CMIC Seminar: On computer simulations of self-organization in brain development

Speaker: Roman Bauer, Institute of Neuroscience, Newcastle University
UCL Contact: Dominique Drai (Visitors from outside UCL please email in advance).
Date/Time: 18 Jan 17, 13:00 - 14:00
Venue: Roberts 421

Abstract

Based on the vast improvements of computing power in the last few years, it has become possible to conduct neuroscientific research using highly detailed models. These models often incorporate biologically plausible morphology and electrical activity patterns. However, one crucial aspect that has been neglected in many computational studies of the brain is its self-organizing development. Our brains are the result of a well-orchestrated developmental process that starts from a single precursor cell, the zygote.

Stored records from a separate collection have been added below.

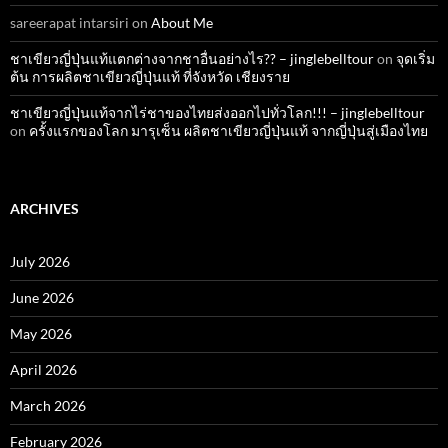
sareerapat intarsiri
on
About Me
ชาเขียวญี่ปุ่นแท้แตกต่างจากชาอื่นอย่างไร?? – jinglebelltour
on
จุดเริ่ม
ต้น การผลิตชาเขียวญี่ปุ่นแท้ ที่จังหวัด เชียงราย
ชาเขียวญี่ปุ่นแท้จากไร่ชาของไทยส่งออกไปทั่วโลก!!! – jinglebelltour
on
ครั้งแรกของโลก มารุเซ็น ผลิตชาเขียวญี่ปุ่นแท้ จากญี่ปุ่นสู่เมืองไทย
ARCHIVES
July 2026
June 2026
May 2026
April 2026
March 2026
February 2026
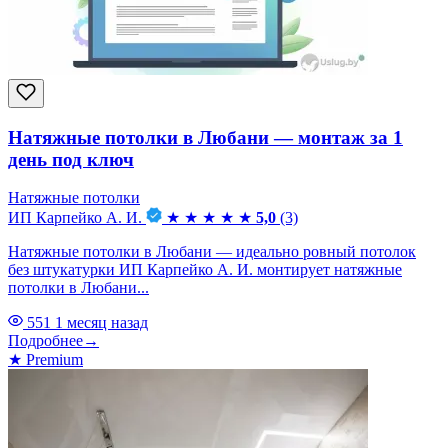
Натяжные потолки в Любани — монтаж за 1
день под ключ
Натяжные потолки
ИП Карпейко А. И.
★
★
★
★
★
5,0
(3)
Натяжные потолки в Любани — идеально ровный потолок
без штукатурки ИП Карпейко А. И. монтирует натяжные
потолки в Любани...
551
1 месяц назад
Подробнее
→
★
Premium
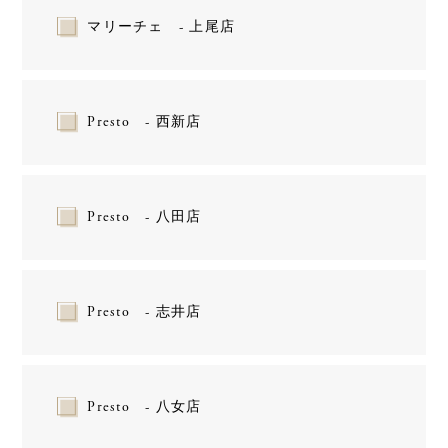
マリーチェ - 上尾店
Presto - 西新店
Presto - 八田店
Presto - 志井店
Presto - 八女店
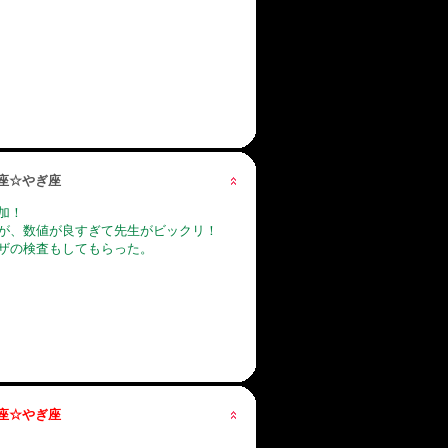
星座☆やぎ座
加！
が、数値が良すぎて先生がビックリ！
ザの検査もしてもらった。
星座☆やぎ座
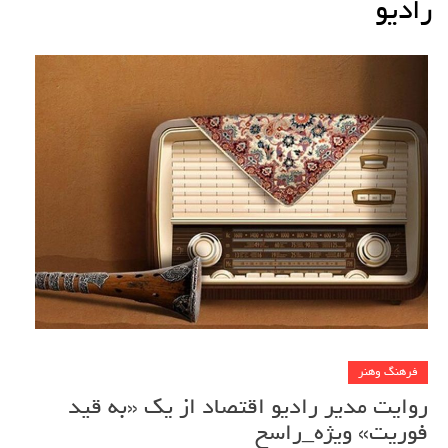
رادیو
فرهنگ وهنر
روایت مدیر رادیو اقتصاد از یک «به قید
فوریت» ویژه_راسخ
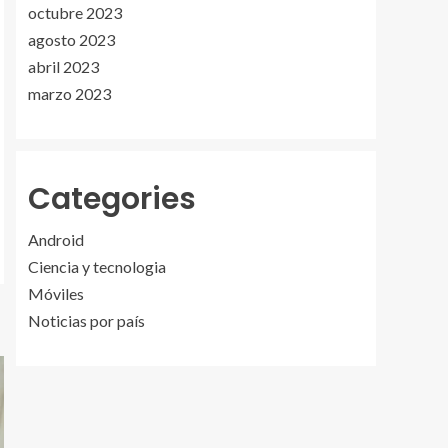
octubre 2023
agosto 2023
abril 2023
marzo 2023
Categories
Android
Ciencia y tecnologia
Móviles
Noticias por país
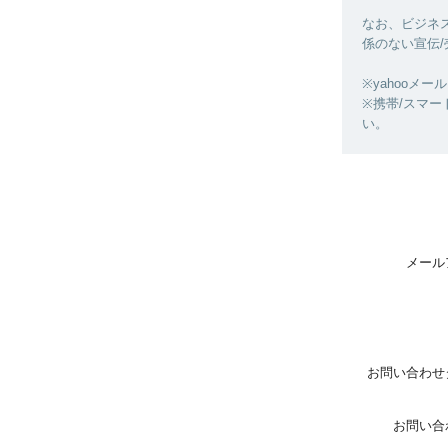
なお、ビジネス
係のない宣伝
※yahooメー
※携帯/スマート
い。
メール
お問い合わせ
お問い合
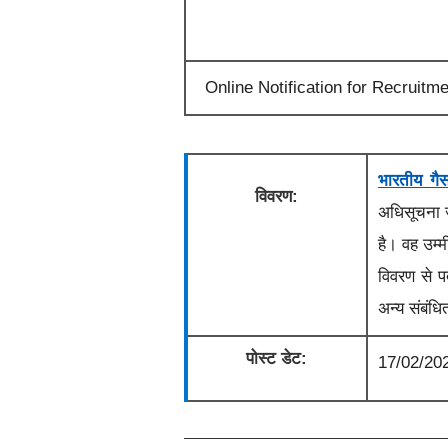
Online Notification for Recruitme
भारतीय गै
विवरण:
अधिसूचना
है।
वह उम्म
विवरण से पद
अन्य संबंधि
पोस्ट डेट:
17/02/20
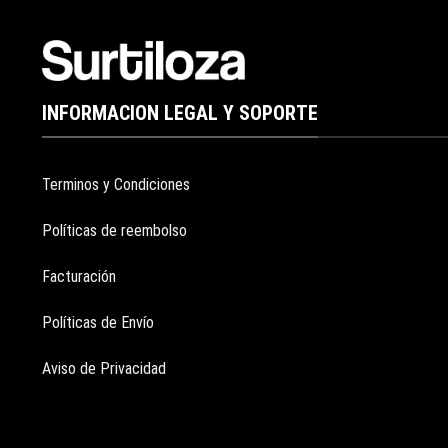
INFORMACION LEGAL Y SOPORTE
Terminos y Condiciones
Políticas de reembolso
Facturación
Políticas de Envío
Aviso de Privacidad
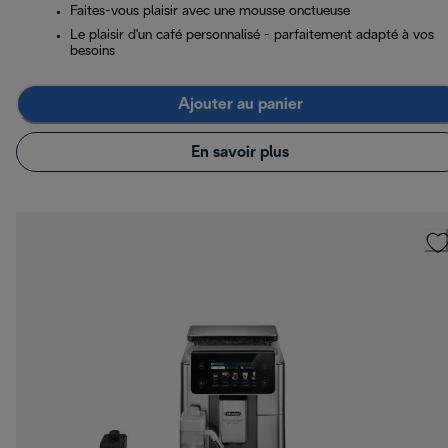
Faites-vous plaisir avec une mousse onctueuse
Le plaisir d'un café personnalisé - parfaitement adapté à vos
besoins
Ajouter au panier
En savoir plus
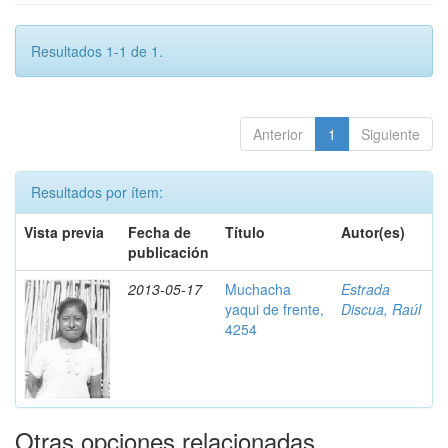
Resultados 1-1 de 1.
Anterior
1
Siguiente
Resultados por ítem:
Vista previa
Fecha de
Título
Autor(es)
publicación
2013-05-17
Muchacha
Estrada
yaqui de frente,
Discua, Raúl
4254
Otras opciones relacionadas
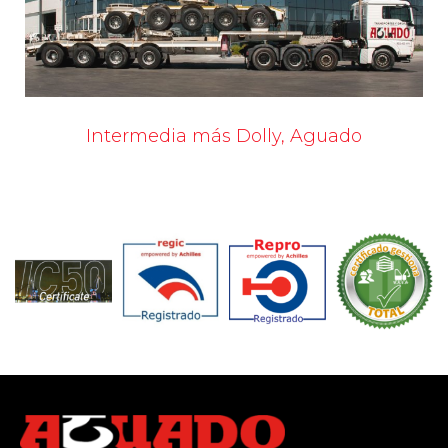
Intermedia más Dolly, Aguado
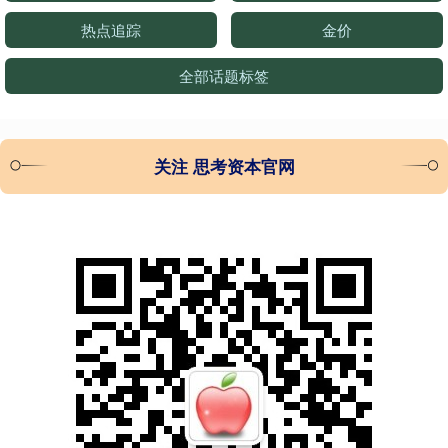
热点追踪
金价
全部话题标签
关注 思考资本官网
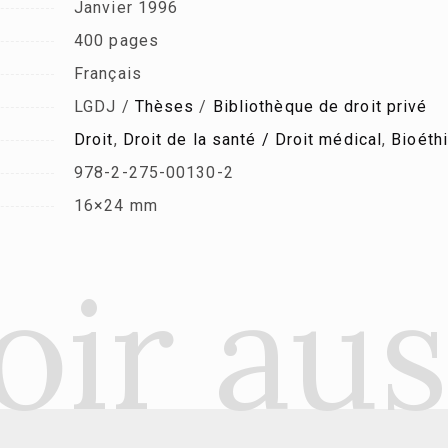
Janvier 1996
400 pages
Français
LGDJ /
Thèses
/
Bibliothèque de droit privé
Droit
,
Droit de la santé / Droit médical
,
Bioéth
978-2-275-00130-2
16×24 mm
oir aus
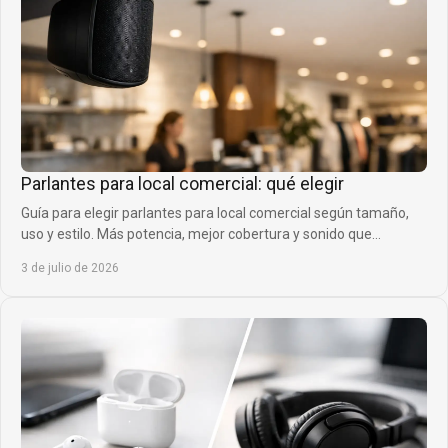
Parlantes para local comercial: qué elegir
Guía para elegir parlantes para local comercial según tamaño,
uso y estilo. Más potencia, mejor cobertura y sonido que
acompaña tu venta.
3 de julio de 2026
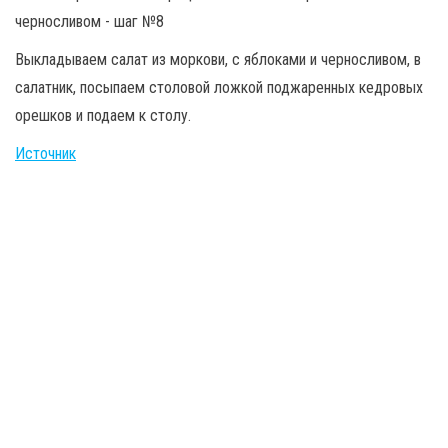
Выкладываем салат из моркови, с яблоками и черносливом, в
салатник, посыпаем столовой ложкой поджаренных кедровых
орешков и подаем к столу.
Источник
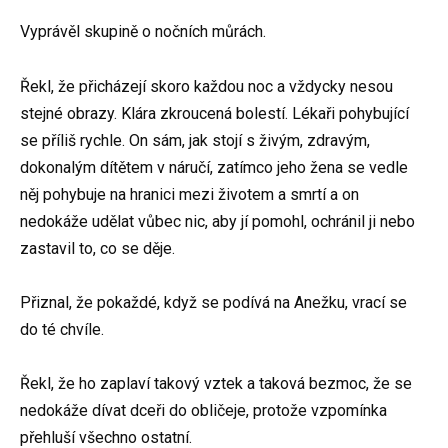
Vyprávěl skupině o nočních můrách.
Řekl, že přicházejí skoro každou noc a vždycky nesou
stejné obrazy. Klára zkroucená bolestí. Lékaři pohybující
se příliš rychle. On sám, jak stojí s živým, zdravým,
dokonalým dítětem v náručí, zatímco jeho žena se vedle
něj pohybuje na hranici mezi životem a smrtí a on
nedokáže udělat vůbec nic, aby jí pomohl, ochránil ji nebo
zastavil to, co se děje.
Přiznal, že pokaždé, když se podívá na Anežku, vrací se
do té chvíle.
Řekl, že ho zaplaví takový vztek a taková bezmoc, že se
nedokáže dívat dceři do obličeje, protože vzpomínka
přehluší všechno ostatní.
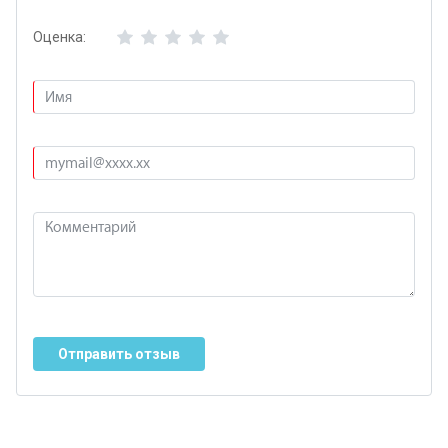
Оценка:
Отправить отзыв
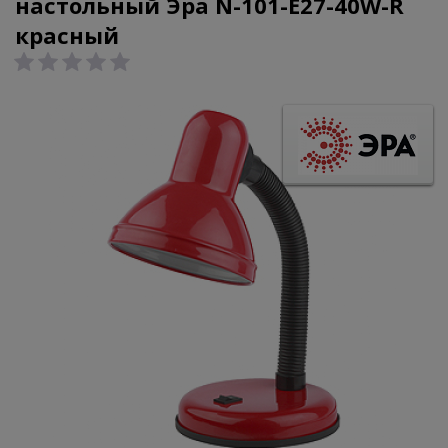
настольный Эра N-101-E27-40W-R
красный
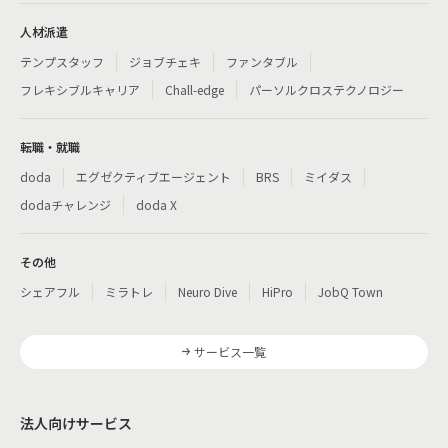
人材派遣
テンプスタッフ
ジョブチェキ
ファンタブル
フレキシブルキャリア
Chall-edge
パーソルクロステクノロジー
転職・就職
doda
エグゼクティブエージェント
BRS
ミイダス
dodaチャレンジ
doda X
その他
シェアフル
ミラトレ
Neuro Dive
HiPro
JobQ Town
サービス一覧
法人向けサービス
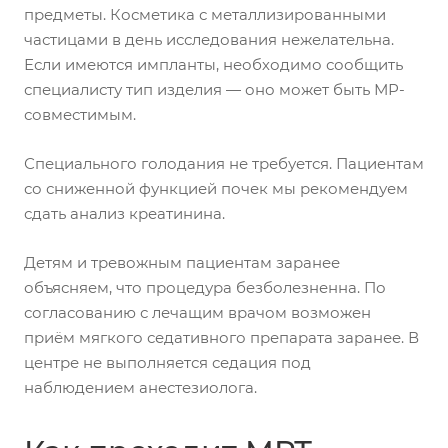
предметы. Косметика с металлизированными
частицами в день исследования нежелательна.
Если имеются импланты, необходимо сообщить
специалисту тип изделия — оно может быть МР-
совместимым.
Специального голодания не требуется. Пациентам
со сниженной функцией почек мы рекомендуем
сдать анализ креатинина.
Детям и тревожным пациентам заранее
объясняем, что процедура безболезненна. По
согласованию с лечащим врачом возможен
приём мягкого седативного препарата заранее. В
центре не выполняется седация под
наблюдением анестезиолога.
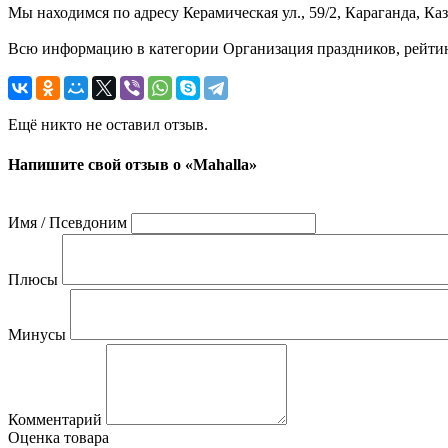
Мы находимся по адресу Керамическая ул., 59/2, Караганда, Ка
Всю информацию в категории Организация праздников, рейтинг
Ещё никто не оставил отзыв.
Напишите свой отзыв о «Mahalla»
Имя / Псевдоним
Плюсы
Минусы
Комментарий
Оценка товара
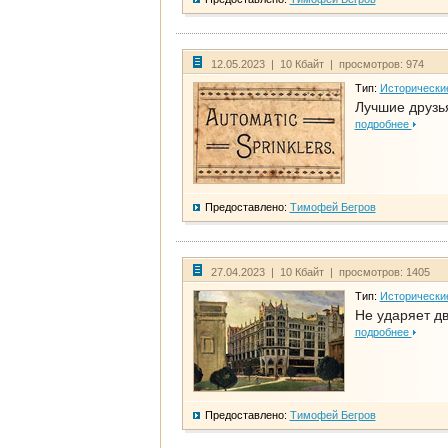
12.05.2023 | 10 Кбайт | просмотров: 974
Тип:
Исторически
Лучшие друзья
подробнее
Предоставлено:
Тимофей Бегров
27.04.2023 | 10 Кбайт | просмотров: 1405
Тип:
Исторически
Не ударяет д
подробнее
Предоставлено:
Тимофей Бегров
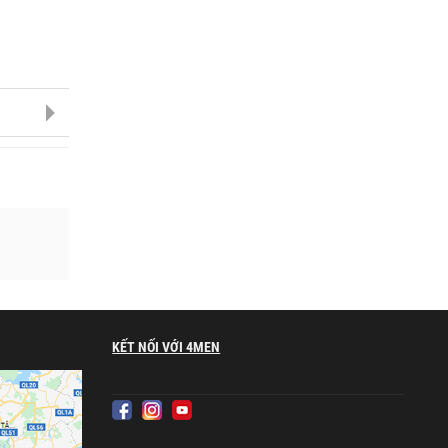
KẾT NỐI VỚI 4MEN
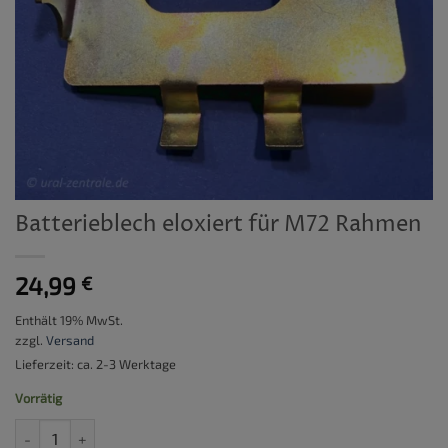
Batterieblech eloxiert für M72 Rahmen
24,99
€
Enthält 19% MwSt.
zzgl.
Versand
Lieferzeit: ca. 2-3 Werktage
Vorrätig
Batterieblech eloxiert für M72 Rahmen Menge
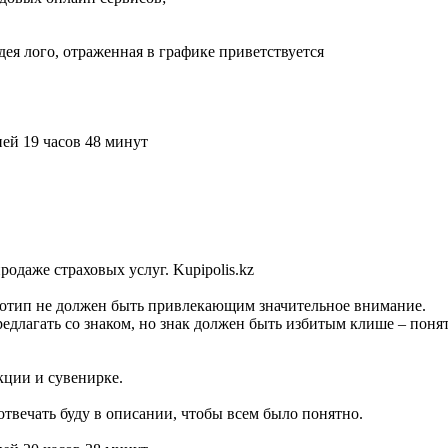
я лого, отраженная в графике приветствуется
ей 19 часов 48 минут
одаже страховых услуг. Kupipolis.kz
оготип не должен быть привлекающим значительное внимание.
редлагать со знаком, но знак должен быть избитым клише – пон
кции и сувенирке.
отвечать буду в описании, чтобы всем было понятно.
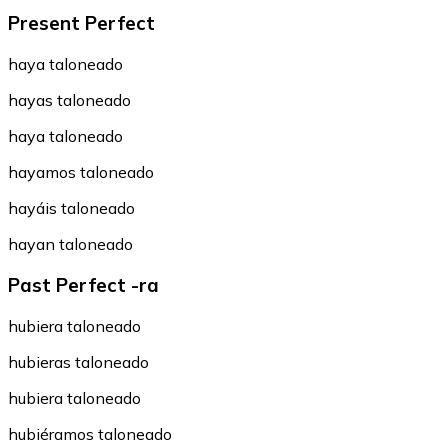
Present Perfect
haya taloneado
hayas taloneado
haya taloneado
hayamos taloneado
hayáis taloneado
hayan taloneado
Past Perfect -ra
hubiera taloneado
hubieras taloneado
hubiera taloneado
hubiéramos taloneado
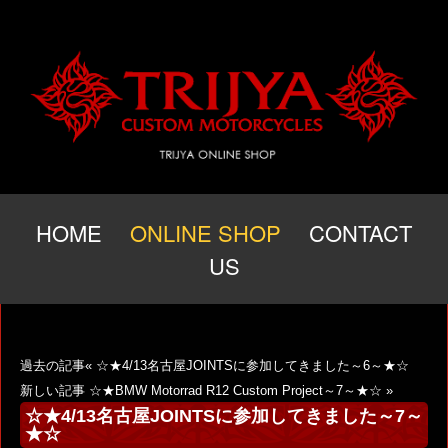
HOME
ONLINE SHOP
CONTACT
US
過去の記事«
☆★4/13名古屋JOINTSに参加してきました～6～★☆
新しい記事
☆★BMW Motorrad R12 Custom Project～7～★☆
»
☆★4/13名古屋JOINTSに参加してきました～7～
★☆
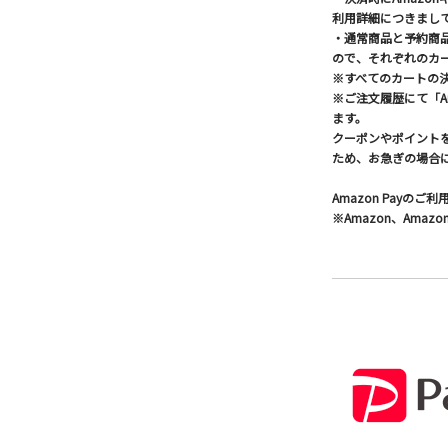
利用詳細につきまして
・通常商品と予約商
ので、それぞれのカ
※すべてのカートの
※ご注文履歴にて「A
ます。
クーポンやポイントを
ため、お急ぎの場合
Amazon Payの
※Amazon、Amaz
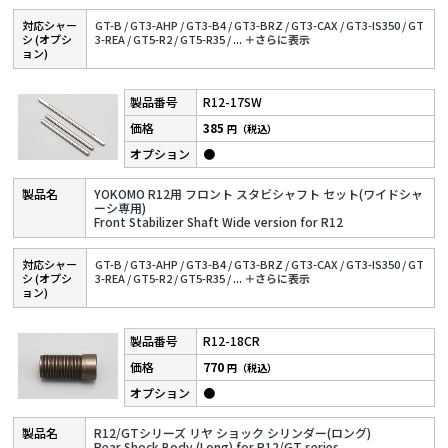
対応シャー
GT-B /
GT3-AHP /
GT3-B4 /
GT3-BRZ /
GT3-CAX /
GT3-IS350 /
GT
シ (オプシ
3-REA /
GT5-R2 /
GT5-R35 /
...
＋さらに表⽰
ョン)
R12-17SW
385
円（税込）
●
YOKOMO R12用 フロント スタビシャフト セット(ワイドシャ
ーシ専用)
Front Stabilizer Shaft Wide version for R12
対応シャー
GT-B /
GT3-AHP /
GT3-B4 /
GT3-BRZ /
GT3-CAX /
GT3-IS350 /
GT
シ (オプシ
3-REA /
GT5-R2 /
GT5-R35 /
...
＋さらに表⽰
ョン)
R12-18CR
770
円（税込）
●
R12/GTシリーズ リヤ ショック シリンダー(ロング)
Rear Shock Body (Long) for R12/GT series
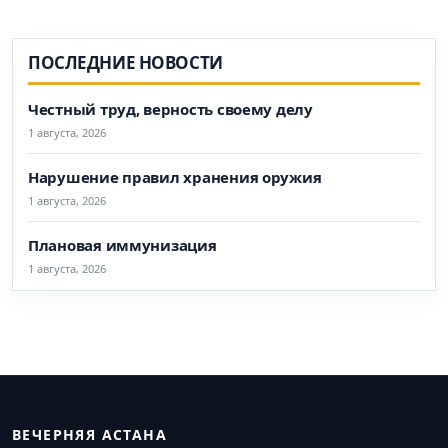
ПОСЛЕДНИЕ НОВОСТИ
Честный труд, верность своему делу
1 августа, 2026
Нарушение правил хранения оружия
1 августа, 2026
Плановая иммунизация
1 августа, 2026
ВЕЧЕРНЯЯ АСТАНА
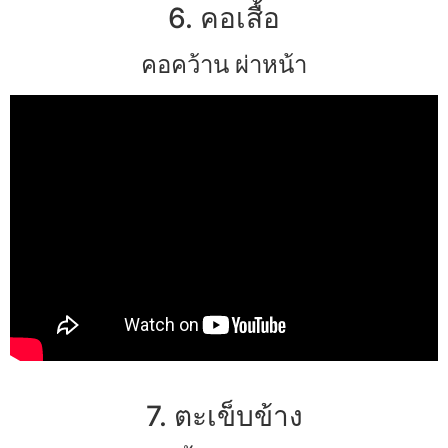
6. คอเสื้อ
คอคว้าน ผ่าหน้า
7. ตะเข็บข้าง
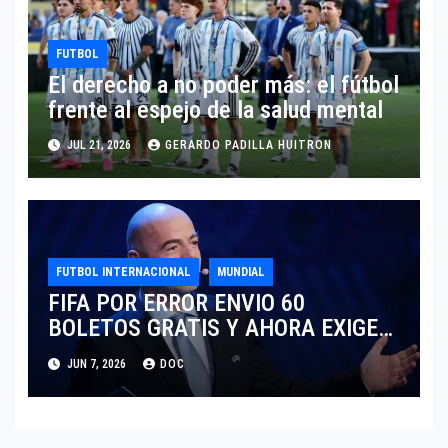
FUTBOL
El derecho a no poder más: el fútbol
frente al espejo de la salud mental
JUL 21, 2026
GERARDO PADILLA HUITRON
FUTBOL INTERNACIONAL
MUNDIAL
FIFA POR ERROR ENVIO 60
BOLETOS GRATIS Y AHORA EXIGE
COBRO.
JUN 7, 2026
DOC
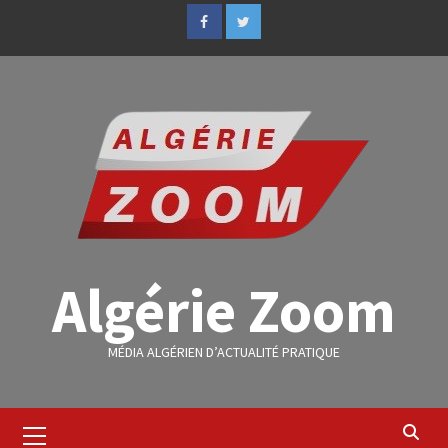
Algérie Zoom
MÉDIA ALGÉRIEN D’ACTUALITÉ PRATIQUE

In this talk I will argue that improving our understanding of neural development is a key ingredient for a deeper understanding of neural structure and function. The interaction between genetic rules and the extracellular environment is in the center of this investigation. In this context, I will present some of my work, which comprises agent-based models across different spatial scales (from local microcircuits to long-range axonal projections to interareal connectivity).

Roman Bauer

Roman Bauer is an MRC Skills Development Fellow at Newcastle University. He received his Bachelor's and Master's Degree in Computational Science and Engineering from ETH Zuerich, Switzerland. Afterwards, he did his doctoral studies at the Institute for Neuroinformatics (INI) at ETH and University Zuerich, working on computer simulations of brain development. He joined Newcastle University as an RA in September 2013, and started his MRC fellowship project in September 2016.

Roman Bauer’s research focus is on neural development. He devises and analyses computational and statistical models of how cortical and retinal tissue evolves during development, in order to better understand the dynamics leading to healthy and pathological states. These models incorporate the interaction between genetic rules and physical laws of the extracellular environment. Since such a detailed approach can be very demanding from a computational point of view, his research also involves modern computing approaches and IT-related collaboration.